Sondaggio da piangere per la sinistra: gli elettori Pd preferiscono Meloni a Renzi e Draghi a Letta
Lo scriviamo alla Dagospia: son-daggio o son desto? L’interrogativo è d’obbligo dopo aver dato una scorsa all’ultima rilevazione di YouTrend commissionato dal gruppo Pd del Senato. La sorpresa è più che grande: gli elettori dem hanno più fiducia in Giorgia Meloni che in Matteo Renzi, salvato dall’ignominia del fanalino di coda solo dall’altro Matteo, cioè Salvini. Secondo quanto riportato da Repubblica.it, il sondaggio avrebbe fatto accapigliare i senatori, soprattutto quelli sui quali grava forte il sospetto di nutrire simpatia per l’ex-premier. È evidente che il popolo dem non gli ha perdonato la scissione né, forse, il siluramento del Conte-bis.

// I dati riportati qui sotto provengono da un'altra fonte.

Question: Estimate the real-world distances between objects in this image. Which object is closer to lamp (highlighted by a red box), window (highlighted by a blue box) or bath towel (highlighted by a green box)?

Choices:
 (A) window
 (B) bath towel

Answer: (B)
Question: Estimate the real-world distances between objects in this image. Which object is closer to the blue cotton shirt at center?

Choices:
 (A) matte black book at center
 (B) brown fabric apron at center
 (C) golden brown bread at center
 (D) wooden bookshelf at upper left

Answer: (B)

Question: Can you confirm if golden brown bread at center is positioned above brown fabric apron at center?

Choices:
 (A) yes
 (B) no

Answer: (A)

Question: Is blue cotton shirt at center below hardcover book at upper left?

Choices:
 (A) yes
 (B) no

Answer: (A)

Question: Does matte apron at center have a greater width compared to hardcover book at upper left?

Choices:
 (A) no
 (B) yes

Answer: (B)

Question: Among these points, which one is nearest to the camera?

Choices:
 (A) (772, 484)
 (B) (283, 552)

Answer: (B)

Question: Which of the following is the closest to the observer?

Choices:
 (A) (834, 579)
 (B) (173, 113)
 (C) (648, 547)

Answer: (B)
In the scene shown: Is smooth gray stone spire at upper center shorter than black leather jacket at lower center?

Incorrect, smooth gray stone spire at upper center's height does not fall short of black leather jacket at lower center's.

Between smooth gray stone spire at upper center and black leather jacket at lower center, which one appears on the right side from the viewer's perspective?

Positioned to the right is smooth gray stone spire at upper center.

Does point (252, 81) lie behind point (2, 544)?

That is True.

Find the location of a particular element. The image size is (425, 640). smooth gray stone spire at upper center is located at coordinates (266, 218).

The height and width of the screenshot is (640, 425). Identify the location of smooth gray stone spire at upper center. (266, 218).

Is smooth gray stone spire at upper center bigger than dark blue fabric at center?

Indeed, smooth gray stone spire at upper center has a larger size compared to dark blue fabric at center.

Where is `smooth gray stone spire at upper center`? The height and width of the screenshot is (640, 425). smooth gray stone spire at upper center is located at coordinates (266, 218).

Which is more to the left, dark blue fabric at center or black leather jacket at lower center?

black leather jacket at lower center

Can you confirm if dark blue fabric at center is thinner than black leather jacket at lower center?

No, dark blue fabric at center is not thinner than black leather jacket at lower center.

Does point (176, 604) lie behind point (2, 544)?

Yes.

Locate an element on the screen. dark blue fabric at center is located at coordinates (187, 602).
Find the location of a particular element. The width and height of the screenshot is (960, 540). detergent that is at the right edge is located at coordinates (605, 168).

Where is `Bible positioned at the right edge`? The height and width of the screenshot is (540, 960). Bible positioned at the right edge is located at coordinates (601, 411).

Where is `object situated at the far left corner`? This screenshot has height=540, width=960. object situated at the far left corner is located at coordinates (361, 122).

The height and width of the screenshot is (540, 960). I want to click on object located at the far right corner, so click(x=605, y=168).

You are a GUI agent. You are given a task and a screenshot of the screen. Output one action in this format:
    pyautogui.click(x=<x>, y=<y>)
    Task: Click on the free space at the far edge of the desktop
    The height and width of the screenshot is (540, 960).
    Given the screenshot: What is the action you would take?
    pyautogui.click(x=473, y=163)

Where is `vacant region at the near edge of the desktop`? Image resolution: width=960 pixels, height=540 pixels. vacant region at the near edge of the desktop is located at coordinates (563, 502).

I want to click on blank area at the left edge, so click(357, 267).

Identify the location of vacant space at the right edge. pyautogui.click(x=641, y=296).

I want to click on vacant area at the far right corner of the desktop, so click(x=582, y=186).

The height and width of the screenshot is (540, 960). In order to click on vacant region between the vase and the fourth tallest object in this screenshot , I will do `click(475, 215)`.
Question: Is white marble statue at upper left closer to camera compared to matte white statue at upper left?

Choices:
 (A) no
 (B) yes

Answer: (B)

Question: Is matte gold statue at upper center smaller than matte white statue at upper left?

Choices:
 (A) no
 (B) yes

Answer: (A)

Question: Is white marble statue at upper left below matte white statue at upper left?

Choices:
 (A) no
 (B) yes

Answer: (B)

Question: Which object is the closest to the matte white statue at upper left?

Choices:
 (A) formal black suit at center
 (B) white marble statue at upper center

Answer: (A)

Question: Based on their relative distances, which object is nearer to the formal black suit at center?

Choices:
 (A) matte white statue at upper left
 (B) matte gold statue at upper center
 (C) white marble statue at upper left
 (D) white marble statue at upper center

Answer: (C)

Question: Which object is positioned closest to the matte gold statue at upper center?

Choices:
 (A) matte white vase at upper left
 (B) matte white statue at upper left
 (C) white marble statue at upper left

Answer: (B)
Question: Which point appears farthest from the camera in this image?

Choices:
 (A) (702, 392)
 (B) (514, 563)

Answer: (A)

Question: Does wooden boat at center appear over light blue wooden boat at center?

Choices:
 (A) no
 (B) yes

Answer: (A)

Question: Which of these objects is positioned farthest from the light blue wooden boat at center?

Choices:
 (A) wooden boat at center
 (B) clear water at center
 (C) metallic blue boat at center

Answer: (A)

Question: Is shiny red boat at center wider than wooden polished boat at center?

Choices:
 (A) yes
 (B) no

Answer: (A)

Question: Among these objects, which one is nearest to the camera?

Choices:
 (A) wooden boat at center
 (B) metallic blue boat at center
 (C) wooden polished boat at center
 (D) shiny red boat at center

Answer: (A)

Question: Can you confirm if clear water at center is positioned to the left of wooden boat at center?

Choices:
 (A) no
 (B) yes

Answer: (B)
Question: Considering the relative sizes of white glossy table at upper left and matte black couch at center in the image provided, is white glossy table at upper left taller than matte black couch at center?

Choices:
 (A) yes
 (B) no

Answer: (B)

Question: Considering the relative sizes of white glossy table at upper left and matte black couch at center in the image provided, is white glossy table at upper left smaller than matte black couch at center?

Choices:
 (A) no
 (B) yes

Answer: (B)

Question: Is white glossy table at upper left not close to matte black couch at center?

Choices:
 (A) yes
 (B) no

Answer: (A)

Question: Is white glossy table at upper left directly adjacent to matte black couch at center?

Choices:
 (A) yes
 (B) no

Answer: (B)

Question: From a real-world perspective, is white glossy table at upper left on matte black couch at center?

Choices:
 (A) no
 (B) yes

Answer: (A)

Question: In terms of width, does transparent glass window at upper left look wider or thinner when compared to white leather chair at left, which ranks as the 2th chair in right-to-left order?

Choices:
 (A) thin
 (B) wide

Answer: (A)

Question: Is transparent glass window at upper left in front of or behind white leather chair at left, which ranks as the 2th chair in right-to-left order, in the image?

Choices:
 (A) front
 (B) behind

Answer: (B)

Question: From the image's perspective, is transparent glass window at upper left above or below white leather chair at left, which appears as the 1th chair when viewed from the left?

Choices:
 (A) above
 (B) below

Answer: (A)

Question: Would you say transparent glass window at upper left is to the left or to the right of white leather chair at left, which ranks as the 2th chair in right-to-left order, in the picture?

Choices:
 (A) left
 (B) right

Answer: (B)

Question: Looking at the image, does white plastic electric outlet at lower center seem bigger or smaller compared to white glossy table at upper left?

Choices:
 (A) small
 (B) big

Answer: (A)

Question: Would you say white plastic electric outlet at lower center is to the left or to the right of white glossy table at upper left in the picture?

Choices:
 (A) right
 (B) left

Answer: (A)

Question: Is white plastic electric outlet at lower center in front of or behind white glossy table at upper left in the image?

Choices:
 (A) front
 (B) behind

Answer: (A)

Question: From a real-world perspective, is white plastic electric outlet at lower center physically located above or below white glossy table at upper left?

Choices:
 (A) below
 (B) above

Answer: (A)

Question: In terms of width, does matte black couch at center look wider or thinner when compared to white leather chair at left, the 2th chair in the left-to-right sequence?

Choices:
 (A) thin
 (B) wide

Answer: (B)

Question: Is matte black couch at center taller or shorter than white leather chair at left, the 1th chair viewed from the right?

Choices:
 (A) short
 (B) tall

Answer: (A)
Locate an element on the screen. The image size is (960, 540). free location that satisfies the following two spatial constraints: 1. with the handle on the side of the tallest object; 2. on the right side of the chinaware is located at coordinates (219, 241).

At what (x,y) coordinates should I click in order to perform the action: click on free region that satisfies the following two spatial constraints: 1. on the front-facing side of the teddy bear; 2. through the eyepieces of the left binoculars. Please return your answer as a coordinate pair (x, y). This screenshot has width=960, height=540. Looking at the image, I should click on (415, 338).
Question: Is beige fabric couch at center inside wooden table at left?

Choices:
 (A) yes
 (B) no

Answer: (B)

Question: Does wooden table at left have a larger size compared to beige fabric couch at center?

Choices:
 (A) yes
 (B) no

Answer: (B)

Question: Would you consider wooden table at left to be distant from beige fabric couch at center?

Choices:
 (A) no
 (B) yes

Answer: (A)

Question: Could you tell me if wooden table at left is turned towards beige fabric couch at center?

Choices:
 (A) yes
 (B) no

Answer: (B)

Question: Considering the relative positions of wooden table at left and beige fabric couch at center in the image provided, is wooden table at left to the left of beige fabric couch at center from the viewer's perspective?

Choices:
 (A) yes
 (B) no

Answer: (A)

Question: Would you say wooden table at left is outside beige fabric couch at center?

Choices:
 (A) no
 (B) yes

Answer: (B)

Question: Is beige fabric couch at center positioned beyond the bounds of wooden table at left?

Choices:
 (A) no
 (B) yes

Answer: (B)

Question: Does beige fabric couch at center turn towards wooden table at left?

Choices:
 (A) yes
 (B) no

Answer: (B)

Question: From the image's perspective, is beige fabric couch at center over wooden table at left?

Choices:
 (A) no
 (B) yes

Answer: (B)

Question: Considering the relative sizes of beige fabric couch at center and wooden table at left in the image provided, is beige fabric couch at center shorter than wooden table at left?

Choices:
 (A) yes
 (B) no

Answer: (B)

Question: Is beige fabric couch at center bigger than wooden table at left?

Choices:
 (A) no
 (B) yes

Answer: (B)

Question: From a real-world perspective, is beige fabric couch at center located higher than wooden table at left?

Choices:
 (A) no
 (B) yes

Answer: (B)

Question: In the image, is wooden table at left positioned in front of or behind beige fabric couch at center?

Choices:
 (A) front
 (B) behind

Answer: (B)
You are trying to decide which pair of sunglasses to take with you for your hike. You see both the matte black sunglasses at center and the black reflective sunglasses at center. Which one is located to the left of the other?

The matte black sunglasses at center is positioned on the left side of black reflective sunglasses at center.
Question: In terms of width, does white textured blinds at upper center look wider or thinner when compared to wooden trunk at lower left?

Renzi penultimo davanti a Salvini
Ma torniamo al sondaggio. Alla domanda «quanta fiducia avete in queste personalità che fanno parte della scena politica?» – con allegati sette nomi che spaziano da Mattarella a Conte – coloro che hanno dichiarato di votare per il Pd mettono in ginocchio sui ceci proprio Renzi: 10,4 per cento. Rispetto all’ultima rilevazione, l’ex-Rottamatore ha perso ben otto punti. Peggio di lui fa solo – e questo era ampiamente scontato – il segretario della Lega con il 4,4 per cento. Cresce invece di tre punti e mezzo la Meloni, che con il suo 12,8 per cento di gradimento tra gli elettori dem supera Renzi.
Nei dem si riaccende lo scontro sulle alleanze
Non è l’unica curiosità che ci regala il sondaggio. L’altra riguarda Enrico Letta: piace all’80 per cento dei suoi elettori, un livello altissimo. Ma il segretario viene surclassato da Mario Draghi, che fra i Democratici fa quasi l’en plein (92 per cento di giudizi positivi). Tra i due un distacco di 12 punti, superiore a quello (6,7) che separa il segretario del Pd da Giuseppe Conte, forte del 73,3 per cento. Una percentuale più che lusinghiera, ma lontana da quella di Mattarella, stabile da settimane all’86,4. Insomma, il sondaggio di YouTrend sembra destinato a riaccendere il dibattito sulle alleanze nel Pd. Di certo, suona come un altolà ai propugnatori dell’accordo con Renzi e Calenda. Al centro – avverte – non c’è trippa per gatti.